Using the information:
**a)** Please duplicate the part of the scheduler patch thread between "On Fri, Feb" and "cfs bandwidth reconfiguration).", inclusive.
**b)** In the scheduler patch thread, what value does the patch make tg_set_cfs_bandwidth initialize runtime_remaining of each cfs_rq to?
**c)** Render this sentence from the scheduler patch thread in Spanish: "As a result we can get a task "running" inside a throttled cfs_rq which will probably never be unthrottled."

Text section:
================================

Re: [PATCH] sched: initialize runtime to non-zero on cfs bw set

public inbox for linux-kernel@vger.kernel.org
 help / color / mirror / Atom feed

From: Paul Turner <pjt@google.com>
To: Vladimir Davydov <vdavydov@parallels.com>
Cc: Peter Zijlstra <peterz@infradead.org>,
	Ingo Molnar <mingo@redhat.com>,
	devel@openvz.org, linux-kernel@vger.kernel.org
Subject: Re: [PATCH] sched: initialize runtime to non-zero on cfs bw set
Date: Fri, 8 Feb 2013 06:46:01 -0800	[thread overview]
Message-ID: <20130208144601.GA13327@google.com> (raw)
In-Reply-To: <1360307446-26978-1-git-send-email-vdavydov@parallels.com>

On Fri, Feb 08, 2013 at 11:10:46AM +0400, Vladimir Davydov wrote:
> If cfs_rq->runtime_remaining is <= 0 then either
> - cfs_rq is throttled and waiting for quota redistribution, or
> - cfs_rq is currently executing and will be throttled on
>   put_prev_entity, or
> - cfs_rq is not throttled and has not executed since its quota was set
>   (runtime_remaining is set to 0 on cfs bandwidth reconfiguration).
> 
> It is obvious that the last case is rather an exception from the rule
> "runtime_remaining<=0 iff cfs_rq is throttled or will be throttled as
> soon as it finishes its execution". Moreover, it can lead to a task hang
> as follows. If put_prev_task is called immediately after first
> pick_next_task after quota was set, "immediately" meaning rq->clock in
> both functions is the same, then the corresponding cfs_rq will be
> throttled. Besides being unfair (the cfs_rq has not executed in fact),
> the quota refilling timer can be idle at that time and it won't be
> activated on put_prev_task because update_curr calls
> account_cfs_rq_runtime, which activates the timer, only if delta_exec is
> strictly positive. As a result we can get a task "running" inside a
> throttled cfs_rq which will probably never be unthrottled.
> 
> To avoid the problem, the patch makes tg_set_cfs_bandwidth initialize
> runtime_remaining of each cfs_rq to 1 instead of 0 so that the cfs_rq
> will be throttled only if it has executed for some positive number of
> nanoseconds.
> --
> Several times we had our customers encountered such hangs inside a VM
> (seems something is wrong or rather different in time accounting there).

================================

Dataset records:

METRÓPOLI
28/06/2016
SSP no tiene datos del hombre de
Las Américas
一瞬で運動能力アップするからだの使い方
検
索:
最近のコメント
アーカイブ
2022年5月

================================

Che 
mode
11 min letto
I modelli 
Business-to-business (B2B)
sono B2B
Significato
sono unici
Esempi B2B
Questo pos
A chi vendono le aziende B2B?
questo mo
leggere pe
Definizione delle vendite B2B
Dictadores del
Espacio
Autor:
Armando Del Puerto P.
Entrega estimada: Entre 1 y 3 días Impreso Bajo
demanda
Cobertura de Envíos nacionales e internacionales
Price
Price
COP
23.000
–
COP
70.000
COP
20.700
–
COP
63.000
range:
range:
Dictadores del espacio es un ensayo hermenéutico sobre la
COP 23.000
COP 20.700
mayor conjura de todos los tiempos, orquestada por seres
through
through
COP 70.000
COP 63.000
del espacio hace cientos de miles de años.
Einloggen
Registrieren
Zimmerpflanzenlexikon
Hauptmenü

================================

Responses per task:
**a)**
On Fri, Feb 08, 2013 at 11:10:46AM +0400, Vladimir Davydov wrote:
> If cfs_rq->runtime_remaining is <= 0 then either
> - cfs_rq is throttled and waiting for quota redistribution, or
> - cfs_rq is currently executing and will be throttled on
>   put_prev_entity, or
> - cfs_rq is not throttled and has not executed since its quota was set
>   (runtime_remaining is set to 0 on cfs bandwidth reconfiguration).

**b)** It initializes it to 1 instead of 0.

**c)** Como resultado, podemos obtener una tarea "en ejecución" dentro de un cfs_rq limitado que probablemente nunca dejará de estar limitado.